Global Oil Data Deck (August '22)
June oil market balances once again weakened off a fresh Chinese demand rout; crude prices—and even more importantly the shape of the crude curve—under continued pressure
This 43-page August 2022 edition of the Global Oil Data Deck series (attached PDF) is exclusive to paid Commodity Context subscribers.
The Commodity Context Data Decks are monthly data-dense and visualization-heavy reports on the market fundamentals and emerging trends that drive commodity market prices.
Overview
Crude prices continued their choppy descent lower over the past month; but, even more concerning, the futures curves of both Brent and WTI flattened materially over the past over the past month, with the 12-month backwardation in both contracting roughly 75% vs end-June levels to the lowest level of the year.
Global oil supply-demand balances loosened, again, to an estimated oversupply of 2.0 MMbpd in June, which is 0.4 MMbpd looser than May and tied with April as the loosest month since the beginning of the pandemic.
Global visible petroleum inventories were essentially flat again in June and remain extremely low by historical comparison; meanwhile, crude inventories fell and product inventories rose slightly.

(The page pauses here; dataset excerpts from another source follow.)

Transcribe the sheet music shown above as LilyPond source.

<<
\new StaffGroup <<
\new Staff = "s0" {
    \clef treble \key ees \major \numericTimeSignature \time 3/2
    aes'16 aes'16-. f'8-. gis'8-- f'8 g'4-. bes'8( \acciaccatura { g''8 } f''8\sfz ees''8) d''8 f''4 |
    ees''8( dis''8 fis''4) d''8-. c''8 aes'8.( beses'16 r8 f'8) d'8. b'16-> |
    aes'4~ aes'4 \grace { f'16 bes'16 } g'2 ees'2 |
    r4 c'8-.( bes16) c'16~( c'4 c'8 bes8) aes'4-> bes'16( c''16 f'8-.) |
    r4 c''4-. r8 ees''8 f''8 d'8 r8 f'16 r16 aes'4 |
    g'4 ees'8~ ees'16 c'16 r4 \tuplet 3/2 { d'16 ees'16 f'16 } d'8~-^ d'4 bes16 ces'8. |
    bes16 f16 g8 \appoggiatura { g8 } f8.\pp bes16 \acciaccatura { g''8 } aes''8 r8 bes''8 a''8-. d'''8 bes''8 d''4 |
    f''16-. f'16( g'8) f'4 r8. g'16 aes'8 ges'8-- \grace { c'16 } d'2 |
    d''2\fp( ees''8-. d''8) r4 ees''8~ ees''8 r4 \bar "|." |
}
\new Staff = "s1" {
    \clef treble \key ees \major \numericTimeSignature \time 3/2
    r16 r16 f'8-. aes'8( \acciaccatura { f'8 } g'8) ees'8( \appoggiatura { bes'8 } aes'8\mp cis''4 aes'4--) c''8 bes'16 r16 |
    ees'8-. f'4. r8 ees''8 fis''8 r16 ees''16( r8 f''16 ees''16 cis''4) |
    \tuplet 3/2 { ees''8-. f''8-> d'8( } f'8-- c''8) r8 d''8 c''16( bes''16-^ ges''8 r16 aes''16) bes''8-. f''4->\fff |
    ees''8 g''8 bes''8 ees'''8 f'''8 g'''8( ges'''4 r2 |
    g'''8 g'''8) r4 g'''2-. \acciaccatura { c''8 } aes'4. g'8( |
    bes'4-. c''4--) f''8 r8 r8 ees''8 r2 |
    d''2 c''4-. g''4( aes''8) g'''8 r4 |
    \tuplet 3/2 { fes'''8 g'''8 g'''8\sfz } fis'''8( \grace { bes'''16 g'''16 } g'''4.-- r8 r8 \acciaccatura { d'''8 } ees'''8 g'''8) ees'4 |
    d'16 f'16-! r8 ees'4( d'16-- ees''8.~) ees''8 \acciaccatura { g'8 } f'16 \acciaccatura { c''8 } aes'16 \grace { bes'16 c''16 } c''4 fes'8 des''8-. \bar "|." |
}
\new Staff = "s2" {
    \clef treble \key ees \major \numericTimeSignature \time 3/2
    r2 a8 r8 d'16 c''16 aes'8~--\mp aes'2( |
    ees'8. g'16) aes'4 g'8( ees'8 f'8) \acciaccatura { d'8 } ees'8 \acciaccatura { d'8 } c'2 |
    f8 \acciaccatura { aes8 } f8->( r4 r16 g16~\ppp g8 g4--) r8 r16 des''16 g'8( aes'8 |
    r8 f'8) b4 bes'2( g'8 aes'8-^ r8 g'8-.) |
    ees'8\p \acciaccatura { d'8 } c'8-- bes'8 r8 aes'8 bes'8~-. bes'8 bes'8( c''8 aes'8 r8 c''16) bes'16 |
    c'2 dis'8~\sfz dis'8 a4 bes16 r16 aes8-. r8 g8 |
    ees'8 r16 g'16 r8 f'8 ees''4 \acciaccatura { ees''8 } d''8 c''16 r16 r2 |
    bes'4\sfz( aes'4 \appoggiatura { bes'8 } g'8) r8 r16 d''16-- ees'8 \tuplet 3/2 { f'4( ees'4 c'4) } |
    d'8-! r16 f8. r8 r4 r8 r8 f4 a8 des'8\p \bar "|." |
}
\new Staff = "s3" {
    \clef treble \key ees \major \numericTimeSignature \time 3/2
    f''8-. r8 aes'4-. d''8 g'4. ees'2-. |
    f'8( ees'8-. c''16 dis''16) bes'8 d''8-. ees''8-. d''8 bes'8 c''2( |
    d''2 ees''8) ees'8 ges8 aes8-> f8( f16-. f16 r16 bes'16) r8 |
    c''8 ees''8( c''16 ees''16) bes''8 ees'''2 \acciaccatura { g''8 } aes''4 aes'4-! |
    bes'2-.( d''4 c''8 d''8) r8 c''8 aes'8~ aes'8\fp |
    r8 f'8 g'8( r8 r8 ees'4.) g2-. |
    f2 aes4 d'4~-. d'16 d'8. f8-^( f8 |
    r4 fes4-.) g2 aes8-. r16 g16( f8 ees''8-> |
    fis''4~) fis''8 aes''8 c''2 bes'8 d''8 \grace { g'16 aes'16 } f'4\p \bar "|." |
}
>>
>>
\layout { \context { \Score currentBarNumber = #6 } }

Global oil supply rose by 0.9 MMbpd m/m to 99.9 MMbpd in June on a combination of continued OPEC production normalization, stabilizing Russian production, further growth in US shale, and a solid monthly growth out of Canada.
Over the same time period (i.e., June), Global oil demand growth slowed to a gain of 0.4 MMbpd m/m to 97.9 MMbpd, with material progress across most regions being weighed down by fresh year-to-date lows in China.